[TEXT — start]
Tin penny whistle

I’ve no doubt that image of an eagle was used in the Civil War. I’m just skeptical that it would have been stamped on whistles sold to civil war soldiers. As far as I know the Union wasn’t issuing whistles to soldiers. I suppose a maker of tin whistles could have machined up a die for stamping whistles fairly quickly and gotten it into production, but it’s not a trivial or inexpensive undertaking. At the start of the war nobody thinks it’s going to last anywhere near as long as it does, so it would be a while before someone realized it was going to last for years, and a while before someone wants to ramp up production.

If somebody plays the whistle they likely already had one. Would they buy one as they marched off? Maybe. Would a peddler have come through camp selling union branded tin whistles? Possibly. But everything happens more slowly then. It takes more time to ramp up production, more time to get objects into the supply chain. As mentioned civil war iconography showed up a lot on on children’s toys marketed well after the Civil War, and whistles would have been close to the “toy” end of the instrument spectrum. It could be from the Civil War, I’m just skeptical. It feels wrong to me. I’m a US historian for a living, specializing in the period from 1865-1920, for what that’s worth, but I certainly could be wrong and would happily defer to a Civil War specialist

I am surprised to see that website selling nazi memorabilia and think it is quite an unsavoury business.

Normal tin whistles are not chromatic by nature, no matter how often you repeat that. If they were you’d have the same fingering for accidentals on all of them. That’s why I mentioned the blues harp. Those are even called diatonic. Because they are. Even if you can “force” them with tricks like bending to play chromatically. A diatonic blues harp is even worse than a whistle because it has some notes missing so you cannot even play a normal scale on them without bending the notes. A recorder is chromatic - therefore the fingering for sharps and flats is pretty much the same on all of them (not mentioning German and baroque system). On whistles with a thicker barrel you can use cross fingering to get all notes pretty consistently. On others you can half hole. Whistles are by nature diatonic instruments that can be played chromatically. Nobody ever said “you can only play two keys on a whistle”. What does that even mean “chromatic by nature”? If I need a lot of half holing and cross fingering (which differs from whistle to whistle) to play chromatically how does that mean it is “chromatic by nature”? Makes no sense IMO.
[TEXT — finish]
▶ **ASSIGNMENT A**:
In the tin whistle text, what time period does the US historian say they specialize in?
The text and the saved entries are separate pieces of material.
[THE INPUT — start]
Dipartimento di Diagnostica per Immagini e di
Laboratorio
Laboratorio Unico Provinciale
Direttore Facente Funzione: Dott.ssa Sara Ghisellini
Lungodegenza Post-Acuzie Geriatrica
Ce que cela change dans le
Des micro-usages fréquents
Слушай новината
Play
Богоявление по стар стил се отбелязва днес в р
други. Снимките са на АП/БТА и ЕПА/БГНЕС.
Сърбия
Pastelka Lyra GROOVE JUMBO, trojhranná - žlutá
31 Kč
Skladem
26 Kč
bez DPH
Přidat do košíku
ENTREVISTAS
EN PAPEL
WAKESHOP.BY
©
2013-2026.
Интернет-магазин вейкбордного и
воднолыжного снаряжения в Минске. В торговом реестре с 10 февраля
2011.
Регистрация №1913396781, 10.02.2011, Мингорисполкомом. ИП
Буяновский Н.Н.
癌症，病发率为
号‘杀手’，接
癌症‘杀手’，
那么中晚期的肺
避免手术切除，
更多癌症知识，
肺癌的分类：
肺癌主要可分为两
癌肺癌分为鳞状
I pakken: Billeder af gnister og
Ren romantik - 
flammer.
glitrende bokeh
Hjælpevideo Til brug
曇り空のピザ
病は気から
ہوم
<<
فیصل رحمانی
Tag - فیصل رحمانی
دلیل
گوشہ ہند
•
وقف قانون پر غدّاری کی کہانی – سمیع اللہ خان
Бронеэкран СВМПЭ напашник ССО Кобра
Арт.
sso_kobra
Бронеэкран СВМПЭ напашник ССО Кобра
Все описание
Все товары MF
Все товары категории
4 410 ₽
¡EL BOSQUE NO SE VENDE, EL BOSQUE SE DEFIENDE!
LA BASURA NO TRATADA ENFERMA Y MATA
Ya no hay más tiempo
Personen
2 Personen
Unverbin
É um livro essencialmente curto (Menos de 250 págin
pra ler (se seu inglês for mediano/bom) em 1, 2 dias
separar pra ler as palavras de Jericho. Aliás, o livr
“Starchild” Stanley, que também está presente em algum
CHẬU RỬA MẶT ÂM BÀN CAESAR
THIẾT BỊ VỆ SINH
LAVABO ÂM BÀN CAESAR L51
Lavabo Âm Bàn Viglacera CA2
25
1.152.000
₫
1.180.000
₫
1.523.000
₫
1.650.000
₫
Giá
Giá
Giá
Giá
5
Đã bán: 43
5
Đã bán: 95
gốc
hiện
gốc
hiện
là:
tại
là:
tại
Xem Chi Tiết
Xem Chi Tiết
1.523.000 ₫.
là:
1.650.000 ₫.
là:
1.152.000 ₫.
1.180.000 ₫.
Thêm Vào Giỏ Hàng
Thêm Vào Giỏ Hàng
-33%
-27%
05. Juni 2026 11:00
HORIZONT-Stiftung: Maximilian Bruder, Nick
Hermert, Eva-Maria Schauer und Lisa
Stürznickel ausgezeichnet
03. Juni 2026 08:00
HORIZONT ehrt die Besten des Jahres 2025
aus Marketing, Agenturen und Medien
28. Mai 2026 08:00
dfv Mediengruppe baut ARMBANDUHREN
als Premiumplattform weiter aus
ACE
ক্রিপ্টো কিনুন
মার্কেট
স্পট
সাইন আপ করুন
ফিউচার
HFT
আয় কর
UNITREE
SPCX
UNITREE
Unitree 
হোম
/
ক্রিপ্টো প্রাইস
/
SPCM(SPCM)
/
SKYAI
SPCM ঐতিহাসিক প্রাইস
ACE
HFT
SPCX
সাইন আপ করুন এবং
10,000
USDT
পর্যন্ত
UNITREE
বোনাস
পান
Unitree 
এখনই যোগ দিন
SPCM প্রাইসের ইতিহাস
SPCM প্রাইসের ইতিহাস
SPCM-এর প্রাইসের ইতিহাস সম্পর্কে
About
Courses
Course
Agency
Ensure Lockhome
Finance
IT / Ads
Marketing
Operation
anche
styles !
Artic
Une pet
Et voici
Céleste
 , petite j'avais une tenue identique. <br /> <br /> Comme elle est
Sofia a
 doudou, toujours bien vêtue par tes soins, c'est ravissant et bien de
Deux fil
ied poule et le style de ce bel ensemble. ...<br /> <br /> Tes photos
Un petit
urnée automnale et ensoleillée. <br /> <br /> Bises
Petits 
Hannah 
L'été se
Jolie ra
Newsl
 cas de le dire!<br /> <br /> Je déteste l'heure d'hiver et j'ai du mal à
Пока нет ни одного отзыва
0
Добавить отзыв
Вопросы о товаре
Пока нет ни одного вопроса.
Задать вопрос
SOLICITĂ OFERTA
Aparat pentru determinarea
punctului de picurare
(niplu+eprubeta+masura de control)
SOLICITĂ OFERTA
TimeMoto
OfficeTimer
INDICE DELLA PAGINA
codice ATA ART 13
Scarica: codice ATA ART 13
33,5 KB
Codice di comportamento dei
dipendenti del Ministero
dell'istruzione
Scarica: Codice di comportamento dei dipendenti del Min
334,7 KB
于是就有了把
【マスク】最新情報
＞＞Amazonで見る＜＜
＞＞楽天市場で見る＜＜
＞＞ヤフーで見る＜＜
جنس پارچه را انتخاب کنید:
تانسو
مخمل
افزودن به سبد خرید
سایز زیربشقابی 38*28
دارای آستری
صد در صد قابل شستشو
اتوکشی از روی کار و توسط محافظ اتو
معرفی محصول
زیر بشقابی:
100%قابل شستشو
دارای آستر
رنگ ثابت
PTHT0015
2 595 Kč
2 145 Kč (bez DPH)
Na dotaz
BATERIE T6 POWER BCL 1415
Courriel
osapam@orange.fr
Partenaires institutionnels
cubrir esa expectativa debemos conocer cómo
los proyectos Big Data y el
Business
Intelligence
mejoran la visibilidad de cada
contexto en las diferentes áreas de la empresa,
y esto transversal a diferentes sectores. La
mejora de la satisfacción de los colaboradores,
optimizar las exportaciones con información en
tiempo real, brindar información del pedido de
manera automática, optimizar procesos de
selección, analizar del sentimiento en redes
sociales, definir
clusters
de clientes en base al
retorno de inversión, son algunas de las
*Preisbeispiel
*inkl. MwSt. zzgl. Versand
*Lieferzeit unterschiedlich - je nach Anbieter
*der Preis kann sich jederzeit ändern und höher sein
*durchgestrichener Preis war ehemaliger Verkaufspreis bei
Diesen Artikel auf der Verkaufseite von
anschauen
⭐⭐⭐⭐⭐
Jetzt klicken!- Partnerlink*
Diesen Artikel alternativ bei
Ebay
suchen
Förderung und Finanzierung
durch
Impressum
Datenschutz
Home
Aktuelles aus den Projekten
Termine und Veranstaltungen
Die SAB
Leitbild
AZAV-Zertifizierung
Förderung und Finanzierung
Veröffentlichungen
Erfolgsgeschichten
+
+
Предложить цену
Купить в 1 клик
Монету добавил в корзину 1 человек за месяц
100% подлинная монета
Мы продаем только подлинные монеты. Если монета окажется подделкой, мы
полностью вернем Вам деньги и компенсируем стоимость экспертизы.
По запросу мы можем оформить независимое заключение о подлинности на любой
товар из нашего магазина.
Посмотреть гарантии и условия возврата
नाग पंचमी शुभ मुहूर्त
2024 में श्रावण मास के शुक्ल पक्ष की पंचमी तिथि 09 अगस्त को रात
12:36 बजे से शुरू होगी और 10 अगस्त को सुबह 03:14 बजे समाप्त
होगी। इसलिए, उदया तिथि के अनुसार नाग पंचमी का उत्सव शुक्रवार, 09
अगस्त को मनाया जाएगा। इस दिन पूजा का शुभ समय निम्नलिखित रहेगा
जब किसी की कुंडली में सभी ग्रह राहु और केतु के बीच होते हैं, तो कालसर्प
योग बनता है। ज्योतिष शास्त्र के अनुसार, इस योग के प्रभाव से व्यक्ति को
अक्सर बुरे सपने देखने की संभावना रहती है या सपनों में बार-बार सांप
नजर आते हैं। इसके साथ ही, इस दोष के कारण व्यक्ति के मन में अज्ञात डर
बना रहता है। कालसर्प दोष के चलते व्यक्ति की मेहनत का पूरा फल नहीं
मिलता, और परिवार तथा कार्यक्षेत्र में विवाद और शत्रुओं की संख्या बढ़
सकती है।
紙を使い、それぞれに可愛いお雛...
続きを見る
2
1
[THE INPUT — finish]
▶ **ASSIGNMENT B**:
Return the saved entries without changes, starting with their first line and going on through the line that contains "Богоявление по стар", with both of those lines included.

▶ **FINAL ANSWER A**:
The period from 1865 to 1920.

▶ **FINAL ANSWER B**:
Dipartimento di Diagnostica per Immagini e di
Laboratorio
Laboratorio Unico Provinciale
Direttore Facente Funzione: Dott.ssa Sara Ghisellini
Lungodegenza Post-Acuzie Geriatrica
Ce que cela change dans le
Des micro-usages fréquents
Слушай новината
Play
Богоявление по стар стил се отбелязва днес в р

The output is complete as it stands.